There was a time (er, last week) when I was mocked for lamenting the influence of Obama’s top economic advisers on climate policy. I still think I’ll have the last laugh. Or cry, as the case may be.
This is from a story by David Cho, just out in the Washington Post, about the extraordinary influence of Summers and Geithner in the administration:
The influence of their partnership was also evident during the battle over the budget, which began weeks before Obama was sworn into office.

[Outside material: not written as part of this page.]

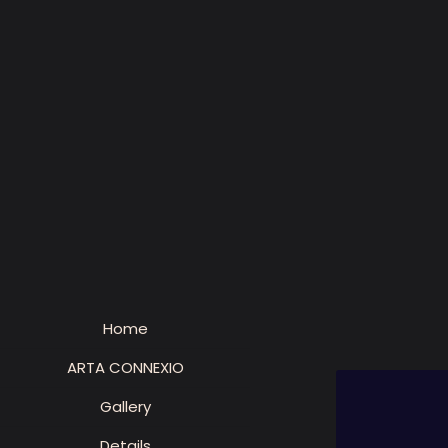
Home
ARTA CONNEXIO
Gallery
Details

Meeting in January on the eighth floor of the transition team’s office in downtown Washington, Geithner pressed the incoming president to commit to cutting the deficit to 3 percent of the economy over the next five years, which would keep the nation’s debt roughly in line with normal economic growth. Summers quickly backed him.
Some, including economist Jared Bernstein, resisted, saying that such a strict limit would make it more difficult to confront the many challenges ahead and that the size of the government’s emergency response to the economy and financial markets would make the cap tough to maintain.
In February, the entire economic team convened in the windowless Roosevelt Room in the White House. Obama abruptly ended the debate. Geithner and Summers would have their way.
“The two of them being together ended up being pretty decisive for President Obama,” an administration official said.
Rubinite deficit hawkery is back! Super. Atrios dryly notes:
Jared Bernstein’s the crazy liberal who might want to spend a few bucks on social programs. Meanwhile Larry and Tim are shoveling cash into the Banksters’ pockets as fast as they can. But, you know, they’re the ones who are “serious” about the deficit.
Summers, you’ll recall, was credited with reducing the amount of infrastructure spending in the stimulus bill. Here’s what Bernstein had to say [PDF] before Congress last year, arguing for substantially higher infrastructure spending:
Three facts motivate this contention. First, as noted, American households are highly leveraged, and may well be poised for a period of enhanced savings and diminished consumption. In this context, public investment should be viewed as an important source of macro-economic stimulus and labor demand — the creation of new, often high-quality jobs — which is clearly lacking from our current labor market.
Second, there are deep needs for productivity-enhancing investments in public goods that will not be not made by any private entities, which, by definition, cannot capture the returns on public investments in roads, bridges, waste systems, water systems, schools, libraries, parks, etc. Third, climate change heightens the urgency of the need to make these investments with an eye towards the reduction of greenhouse gases and the conservation of energy resources.
Not to be reductive, but the deficit seems to me one of those concerns that exists primarily in the Beltway, and I wouldn’t be surprised if part of the argument that persuaded Obama to put it front and center had to do with the perception among Very Serious People that he’s taking it seriously. I can’t help thinking the dominance of deficit concerns in Beltway circles has something to do with the dynamic Matt describes:
A typical Sunday chat show will consist of a host who belongs to the top two percent reporting to a network executive who belongs to the top two percent, who reports to a conglomerate executive who belongs to the top two percent. Their livelihoods will depend on attracting advertising dollars that are controlled by other top two percenters, and if the host brings some pundits on to discuss things they’ll be from the top two percent. Thus do the delicate sensibilities of the two percent or so of households earning more than $250,000 a year wind up getting equal weight — or more! — to those of the overwhelming majority of households that earn less than $100,000 a year.
I’m not (oy) saying “economics is evil.” In fact I heartily endorse the work of economist James Galbraith, who gave this answer to the National Journal question, “Is The Deficit A Threat To A Future Recovery?“
No. The question is grossly misconceived. Right now and for the immediate future, the budget deficit is the only source of demand that can fuel a recovery. Our present problem is not that it is too big, but that
it is too small. Far too small.
Nor do I mean to entirely demonize Summers and Geithner, who are smart guys who did, after all, just sign off on an extraordinarily progressive (relative to recent U.S. policy) stimulus bill and budget proposal. But they have biases: they vastly prefer financial to fiscal policy; they believe this will be a U-shaped recession after which “normal” growth will merrily resume (why else would they advocate hard deficit targets?); they believe emission reduction policy is a net drag on the economy; they prioritize balanced budgets over public investments. All these biases work against good climate/energy policy.